Activity:
Only the text carries over: repeat the records exactly and drop the images.

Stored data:

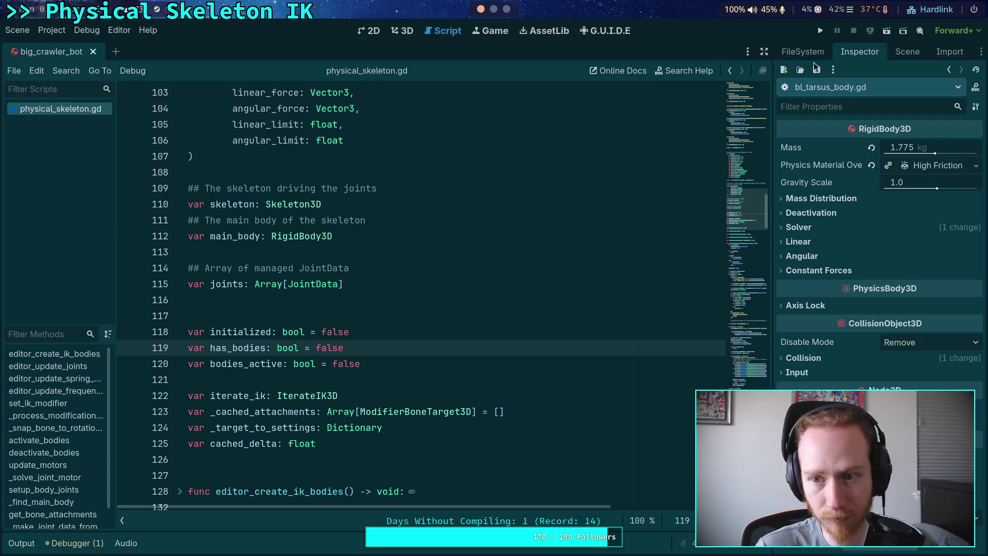
Delete bl_tarsus_body.gd from the FileSystem dock, confirming the removal
click(803, 51)
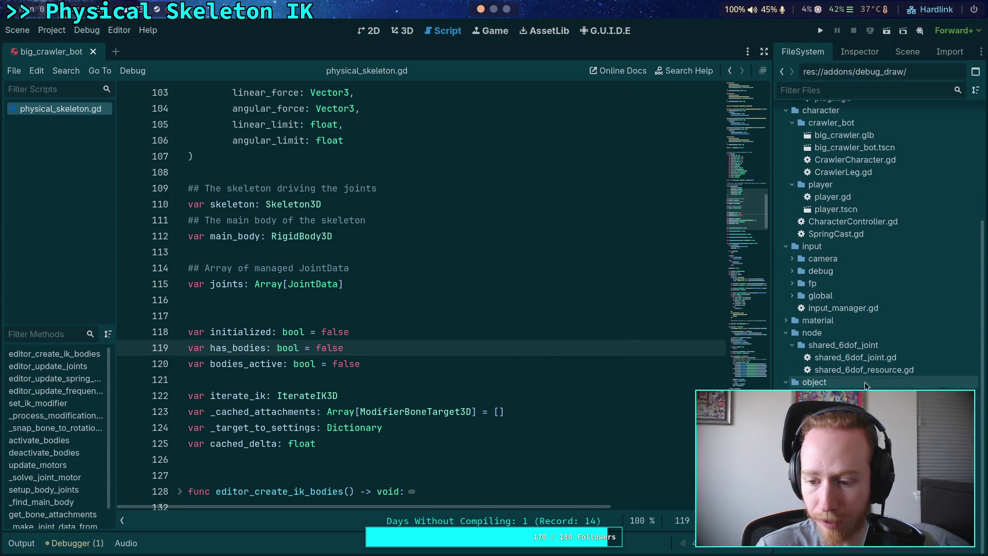
key(Delete)
click(581, 339)
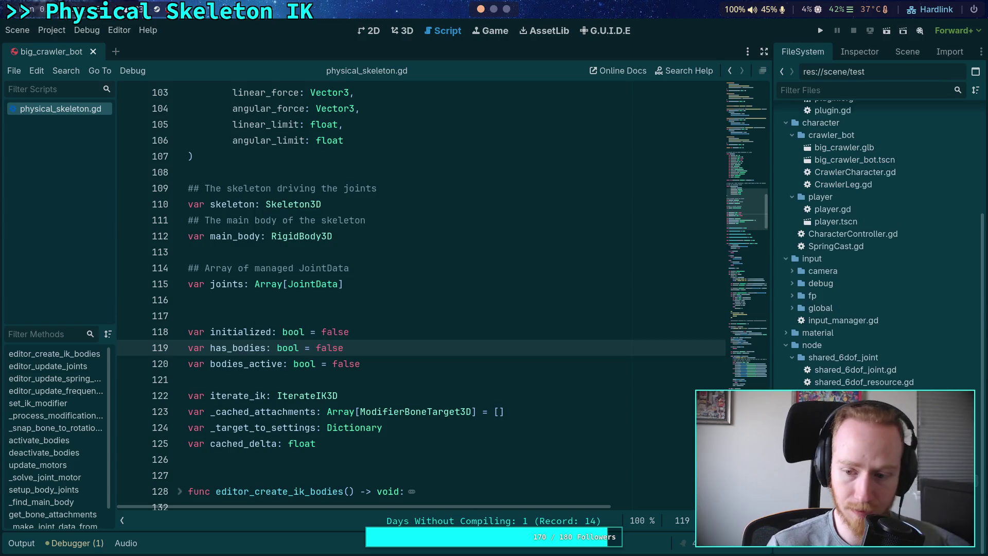
Look over physical_skeleton.gd around lines 126–137 and bring back the Scene tree dock
click(563, 397)
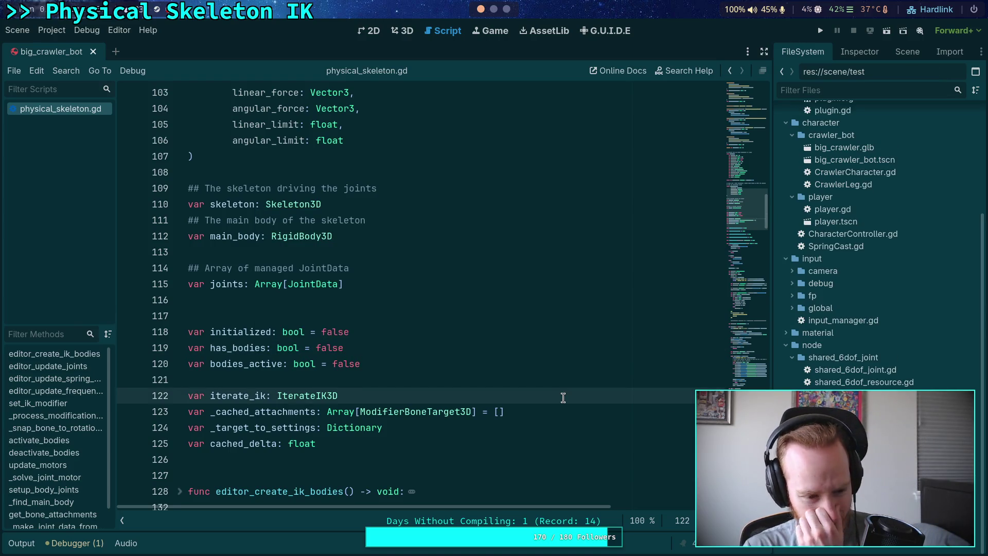
click(457, 459)
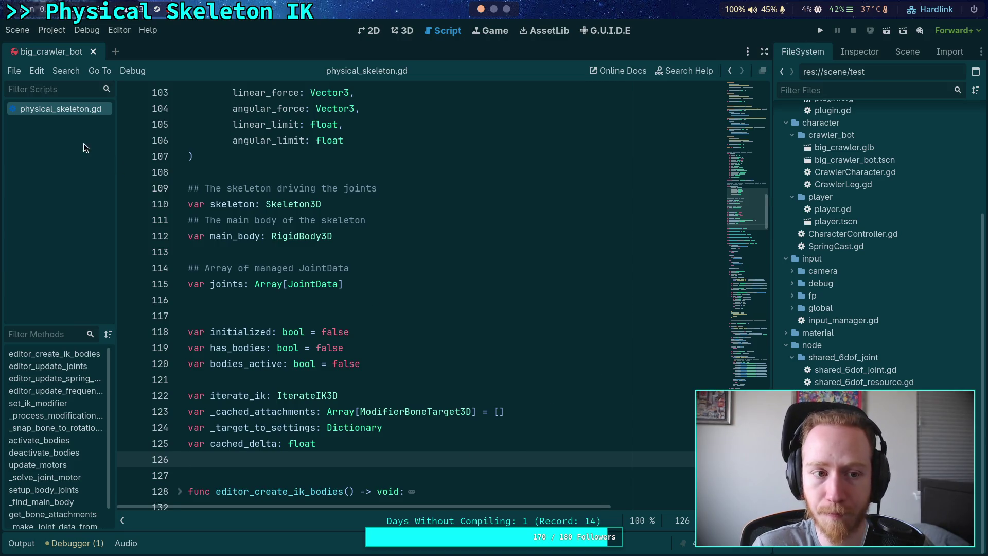
scroll(501, 368, down, 3)
scroll(501, 368, down, 2)
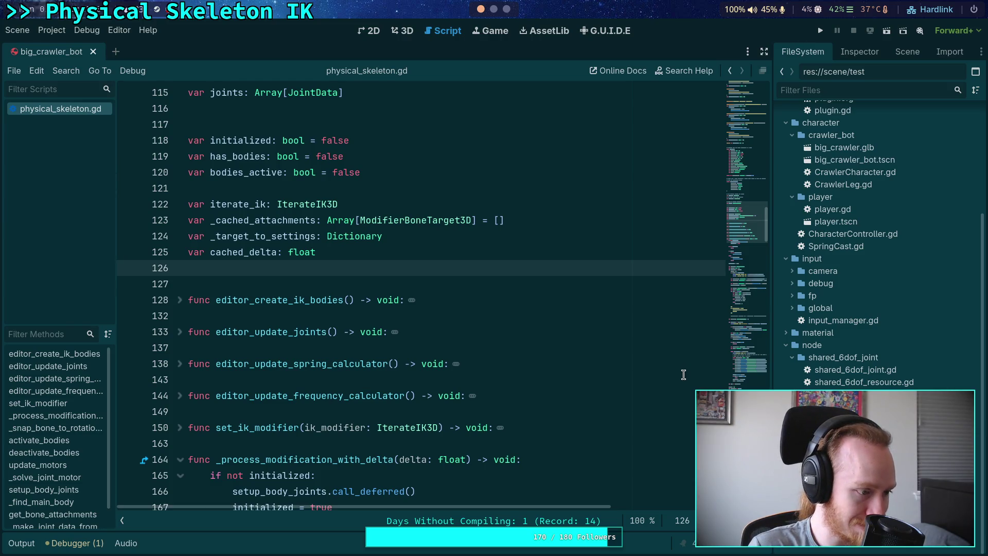
click(504, 348)
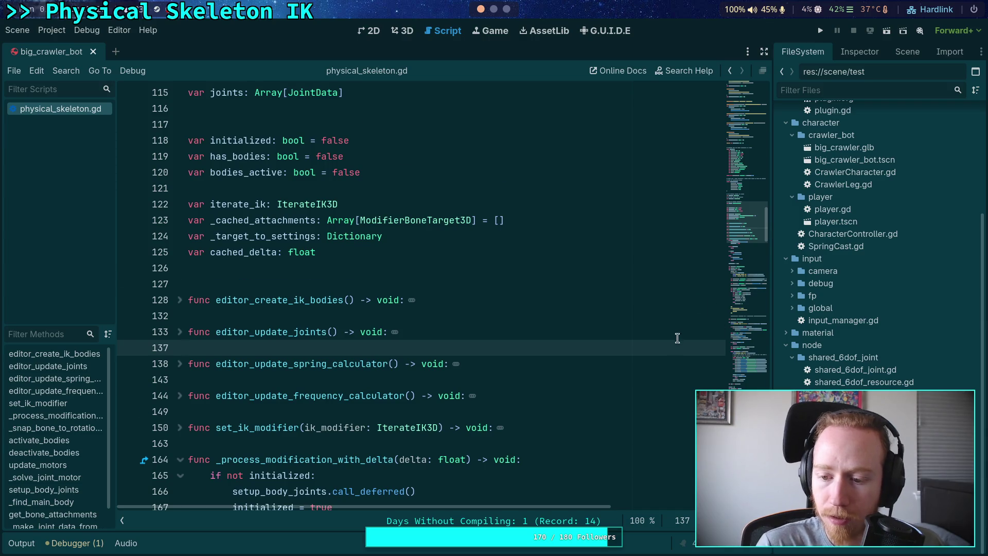
scroll(624, 345, down, 3)
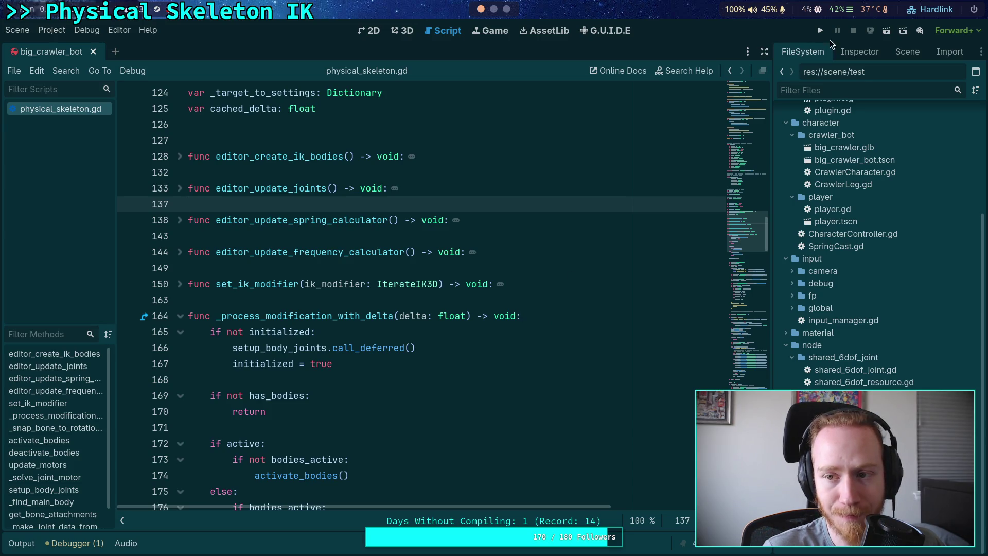
click(859, 51)
click(904, 54)
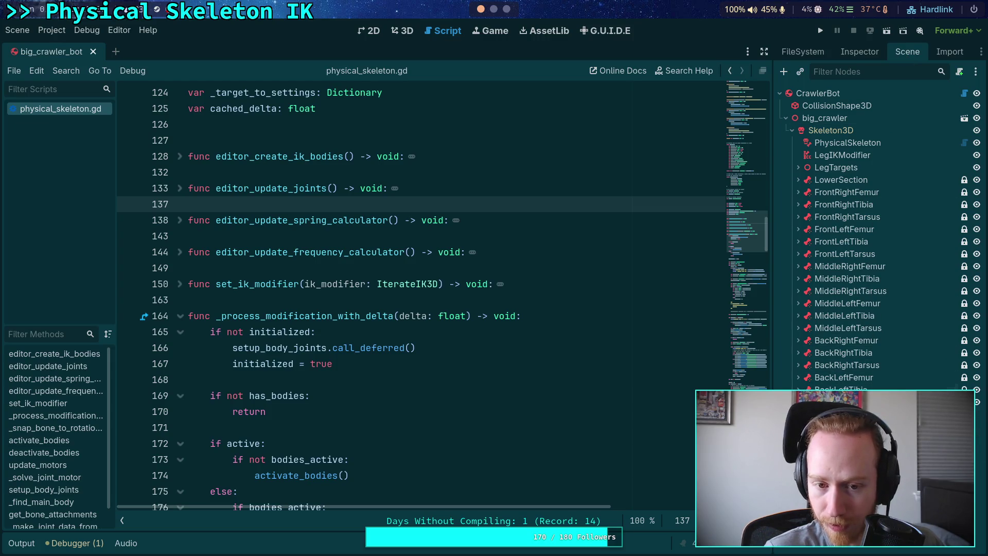
Run git status to confirm the tarsus scripts are gone, then view git diff in the pager
key(super+1)
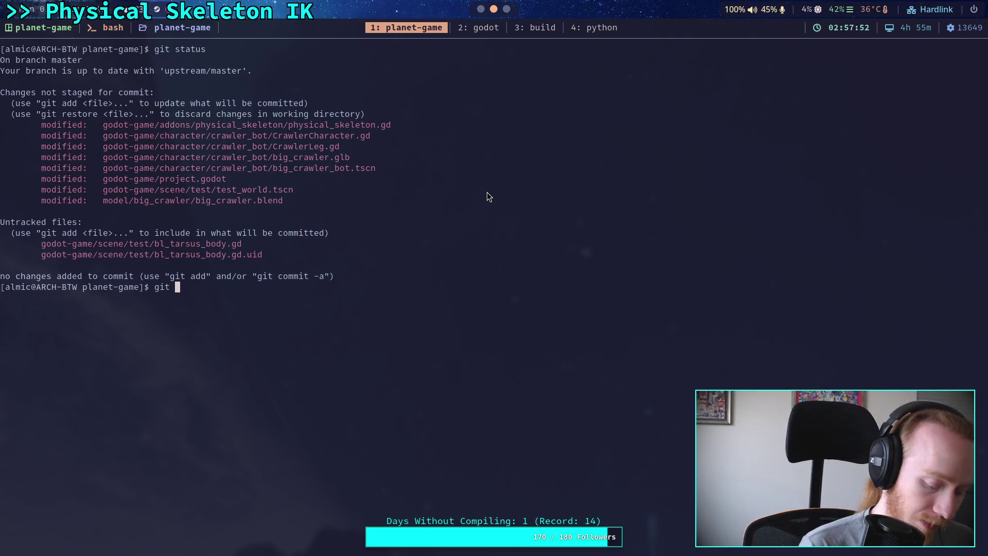
text(status)
key(Return)
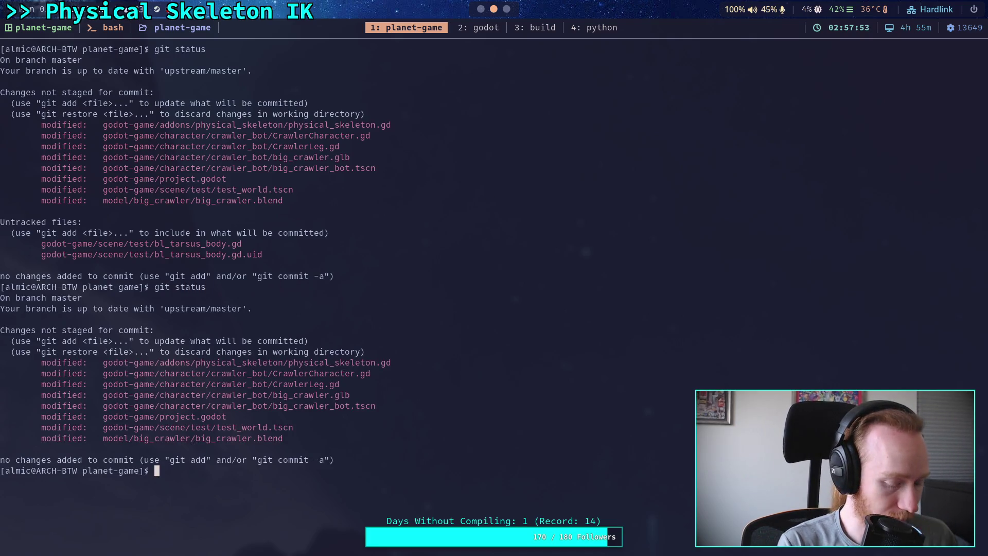
text(git diff)
key(Return)
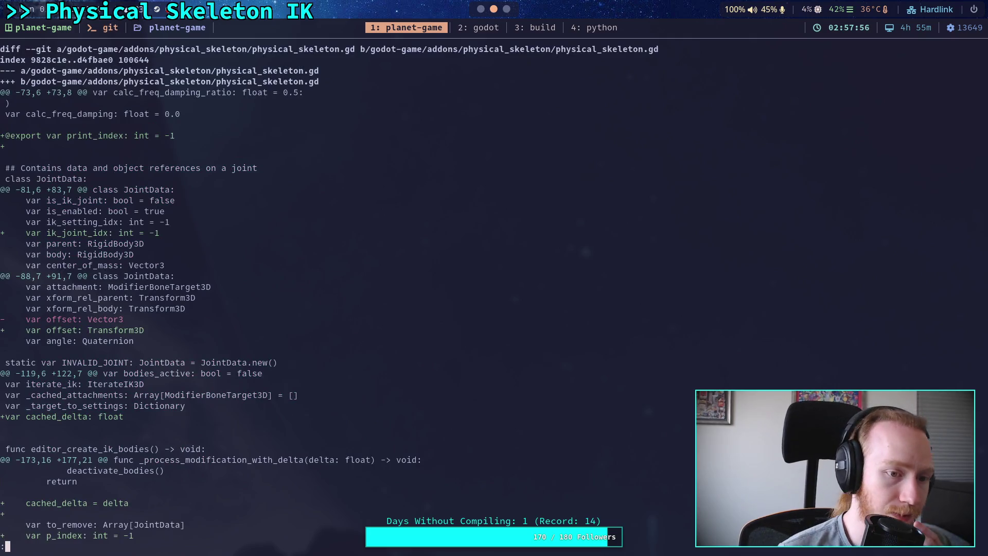
key(j)
key(j)
key(j)
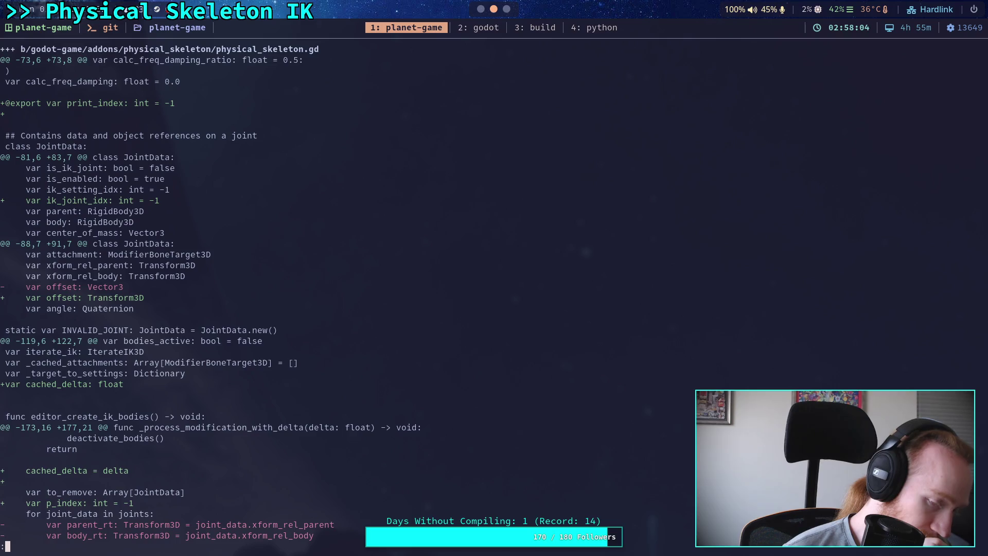
key(super+1)
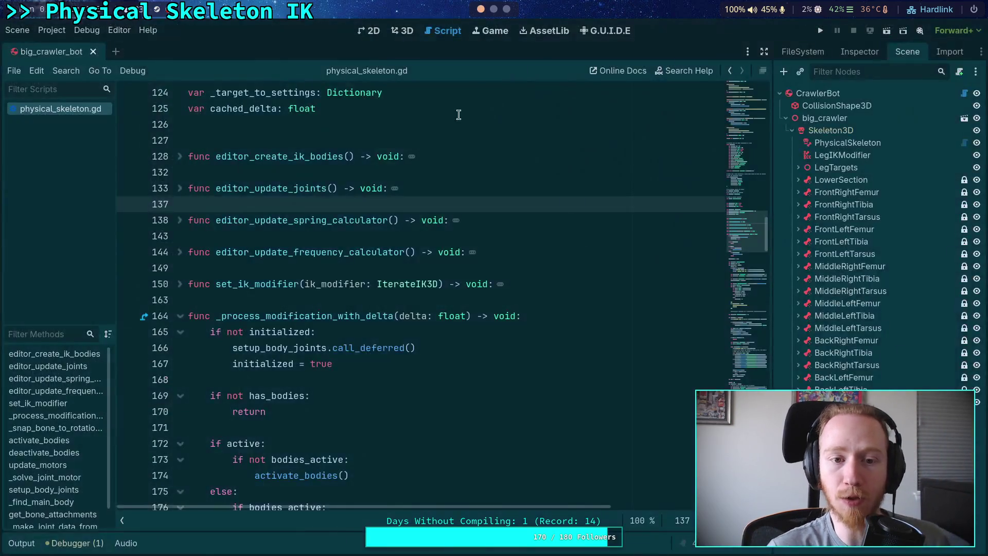
Scroll through physical_skeleton.gd, comparing it against the terminal's git diff
scroll(746, 221, up, 5)
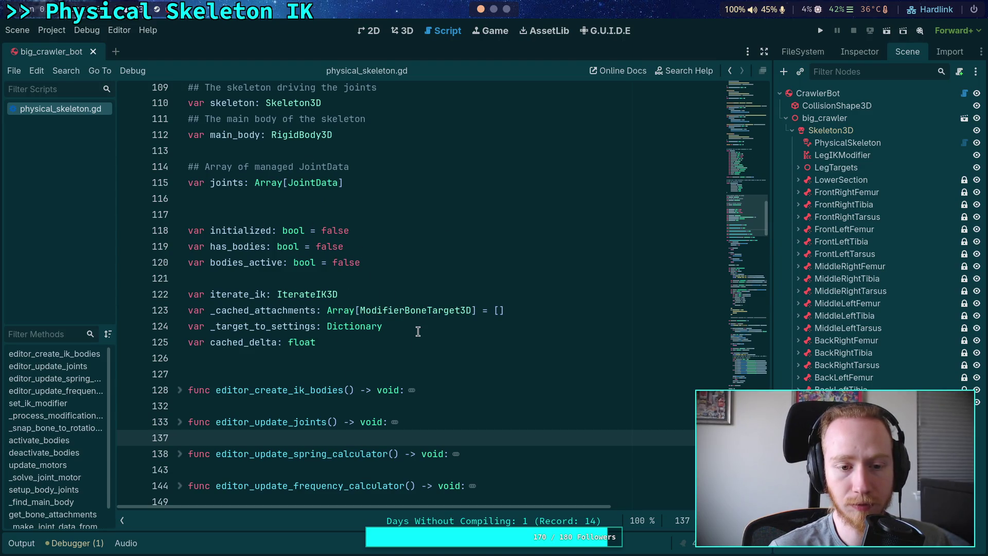
scroll(418, 331, up, 4)
scroll(418, 332, up, 4)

Answer box:
Delete bl_tarsus_body.gd from the FileSystem dock, confirming the removal
click(803, 51)
key(Delete)
click(581, 339)
Look over physical_skeleton.gd around lines 126–137 and bring back the Scene tree dock
click(563, 397)
click(457, 459)
scroll(501, 368, down, 3)
scroll(501, 368, down, 2)
click(504, 348)
scroll(624, 345, down, 3)
click(859, 51)
click(904, 54)
Run git status to confirm the tarsus scripts are gone, then view git diff in the pager
key(super+1)
text(status)
key(Return)
text(git diff)
key(Return)
key(j)
key(j)
key(j)
key(super+1)
Scroll through physical_skeleton.gd, comparing it against the terminal's git diff
scroll(746, 221, up, 5)
scroll(418, 331, up, 4)
scroll(418, 332, up, 4)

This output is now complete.